From less than 2% of the UK market in 2019, we envisage the electric vehicle space growing exponentially, with all the pressures this will bring on to the infrastructure of the UK.

Government initiatives are welcome, and create headline grabbing news stories, but it is at a local level where decisions made around planning, and electric car incentivisation will really make the difference.

We’d like to see far greater preference for electric cars in parking or use of bus lanes, as well as proper investment in urban charging infrastructure.  Given the scale of the challenge, and the huge impact on the public finances of the COVID-19 pandemic, there is a marked difference between announcing a policy and enacting fundamental societal change.

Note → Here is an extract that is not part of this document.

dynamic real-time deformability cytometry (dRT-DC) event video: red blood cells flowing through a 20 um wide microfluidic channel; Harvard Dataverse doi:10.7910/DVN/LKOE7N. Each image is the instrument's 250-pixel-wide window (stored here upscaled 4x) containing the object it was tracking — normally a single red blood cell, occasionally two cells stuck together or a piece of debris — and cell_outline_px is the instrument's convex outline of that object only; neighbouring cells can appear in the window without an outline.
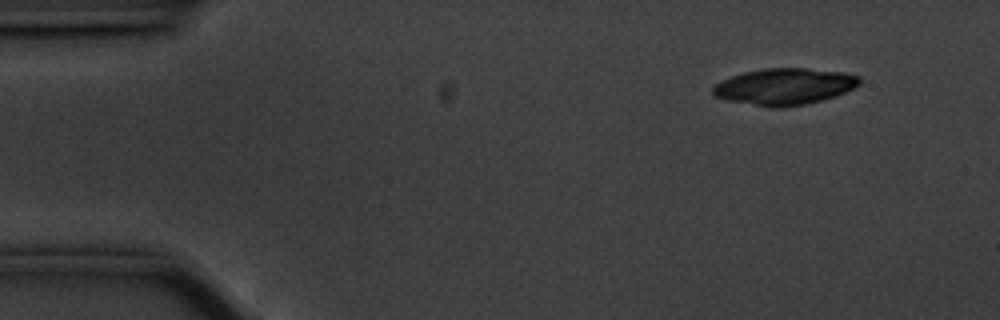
{"species": "common noctule bat (a hibernating species)", "species_latin": "Nyctalus noctula", "temperature_condition": "cold", "stored_images_in_passage": 51, "camera_frame_rate_fps": 3000, "um_per_image_px": 0.085, "animal": {"sex": "male", "body_mass_g": 20.1, "forearm_length_mm": 53.5}, "frame": {"image": 1, "passage_image": 1, "time_ms": 0.0, "image_size_px": [1000, 320], "cell_outline_px": [[860, 84], [836, 96], [824, 100], [808, 104], [780, 108], [772, 108], [724, 100], [712, 96], [712, 88], [720, 80], [744, 72], [764, 68], [808, 68], [844, 72], [860, 76]], "centroid_in_image_um": [66.66, 7.36], "position_along_channel_um": 18.3, "area_um2": 31.62}}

For consumers, there is a great deal to understand and plan for, with the industry needing to move on from its traditional, transaction mentality of ‘getting people into a car’, and far more focus placed on the advisory, consultative process.

At Pike + Bambridge, we continue to work with individuals and businesses to remove the hassle that comes with buying a car, and offer expertise in both vehicles and finance.  With business owners set to benefit in cost savings, particularly in the short term due to the tax incentives available for electric car usage, we’re excited to be at the forefront of this seismic shift in the way we move around.